Dokumen Sumber:

Oleh: Faisal Dzikri
Pentingnya Bahasa Arab
Allah SWT telah memberikan nikmatnya kepada umat manusia dengan diutusnya Nabi Muhammad SAW untuk menebarkan rahmat kepada mahluknya secara universal. Ialah pemimpin dan penutup para nabi-nabi Allah terdahulu. Diturunkan kepadanya wahyu, ialah orang Arab yang memiliki kefasihan dalam berbicara, tidak terdapat keburukan atau kejelekan dalam dirinya dari apa yang telah diwahyukan Allah kepadanya.

Tugas: Tolong tuliskan lanjutan tulisan tentang pentingnya bahasa Arab di atas, dimulai tepat setelah kalimat terakhirnya.

Data Tersedia:
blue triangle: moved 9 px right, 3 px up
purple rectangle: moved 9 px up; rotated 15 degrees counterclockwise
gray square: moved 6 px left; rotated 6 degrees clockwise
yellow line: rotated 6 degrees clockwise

Hasil:
Bahasa Arab adalah bahasa yang paling mulia di muka bumi ini, karena Al-Qur’an pedoman kitab suci umat Islam diturunkan dengan bahasa Arab, dan seseorang tak akan pernah mampu memahami pesan dan hikmah-hikmah yang terkandung di dalamnya kecuali jika ia paham akan bahasa tersebut. Selain itu, bahasa Arab juga memiliki gramatikal yang indah serta retorika yang elegan dalam penggunaannya. Ia memiliki peranan yang sangat signfikan akan perkembangan agama Islam sejak zaman dahulu kala. Oleh sebab itu, Rasulullah SAW menganjurkan kepada kita untuk mencintai bahasa Arab sebagaimana yang dikatakan dalam sabdanya:
أحبوا العرب لثلاث: لأني عربي والقرآن عربي وكلام أهل الجنة عربي (رواه الطبراني والبيهقي)
“Cintailah bahasa Arab karena 3 hal: karena sesungguhnya Aku adalah orang Arab, dan Al-Qur’an diturunkan menggunakan bahasa Arab, dan Bahasa para penghuni surga adaah bahasa Arab.” (HR. Thabrani dan Baihaqi)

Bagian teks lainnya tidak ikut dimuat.